We retreated to the south end of the bay and found shelter below the turf line where the sheep had formed hollows to lie in. We perched on the rounded sandstone rocks and drank tea, ate goose sandwiches (we had the good fortune to eat goose on Christmas day) and slabs of Christmas cake with marzipan and sweet, sweet icing. It was a good day. I hope to have more like it in the coming year.
Last week I was away on a tutored writing retreat, at Moniack Mhor, run by Arvon. I had never been on such a thing before and it was a wonderful experience. Not only did I have the opportunity to retreat from the responsibilities of running a home, I found myself retreating from all sorts of other things. The time away made me much more aware of all the time and energy-sapping activities I do while I am at home. I retreated from the internet (there was none available); ceased posting on Facebook, stopped tweeting, didn't post any photographs here on my website (or on any other websites) nor did I update my blog. I could Google nothing, Like nothing, pin no images on Pinterest.
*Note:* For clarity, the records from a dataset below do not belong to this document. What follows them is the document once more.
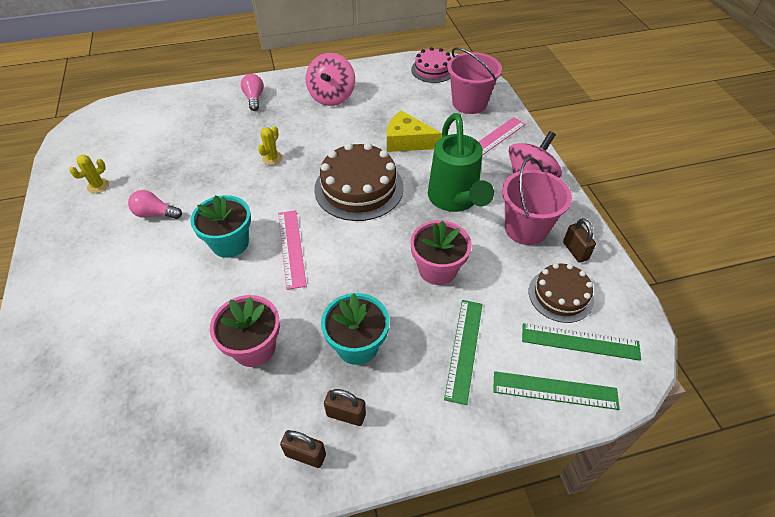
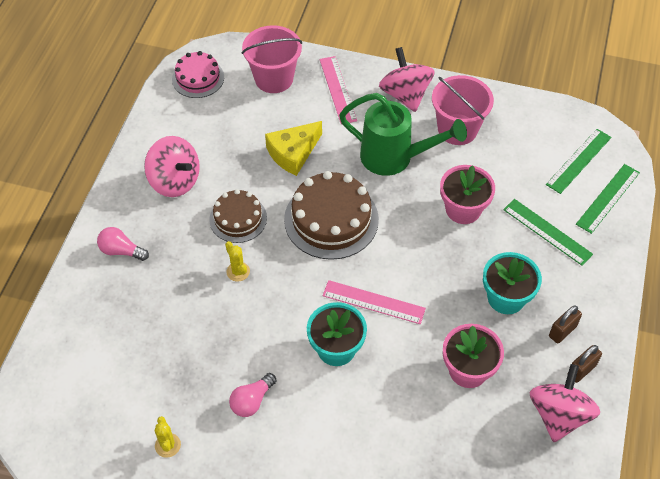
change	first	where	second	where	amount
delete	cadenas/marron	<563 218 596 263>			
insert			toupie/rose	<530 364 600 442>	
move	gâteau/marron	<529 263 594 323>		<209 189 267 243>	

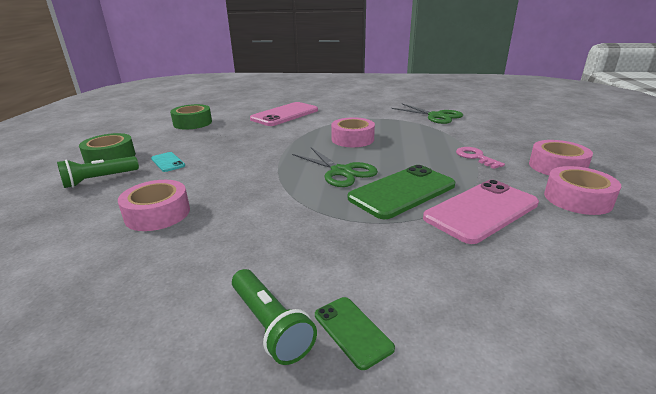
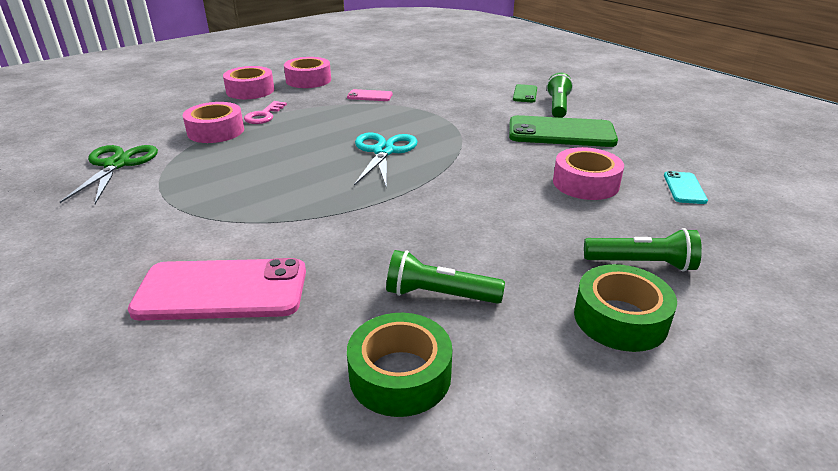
change	first	where	second	where	amount
insert			lampe de poche/vert	<386 250 505 304>	
move	téléphone/turquoise	<151 152 185 172>		<664 171 708 204>	
move	ruban adhésif/rose	<331 117 375 147>		<183 102 244 143>	
move	téléphone/vert	<348 165 455 219>		<509 115 618 147>	
recolor	ciseaux/vert	<292 147 378 187>	ciseaux/turquoise	<354 133 418 189>	
resize	téléphone/rose	<423 180 539 244>		<347 89 393 101>	x0.48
I answered no emails, sent only a handful of text messages (to say I had arrived safely) and spoke to no-one on the phone.
I didn't read a newspaper the whole time I was away, nor watch the television (there was none there to distract us), nor even listen to the radio. Funnily enough, it was the latter I started to miss first. But not the news, or the spoken word programmes which I listen to regularly at home; I suddenly craved hearing some music. We finally managed to persuade the CD player to work and so that was soon assuaged.
I didn't go to the shops for five days; didn't drive a car, cross a street or see any traffic lights. For 90% of the time, I didn't have to cook, or clear up, or wash up. Or do any washing or hanging out of clothes, or ironing (not that I do that much of the latter, if the truth be told).
Instead, I wrote, I read, I listened. I talked and walked; I looked, watched, noticed, listened some more and thought. I laughed a lot. I thought a great deal, in a space inside my head which I had almost forgotten existed. And it all felt in balance. Somehow I had retreated from all the mindless things and found all the mindful ones; having the opportunity to do so was a golden one and I believe that I made the most of it. Now the trick is to continue to carve out that balanced time within the days and months ahead.
This post has also been published on the "My Arvon Week" blog page of the Arvon website.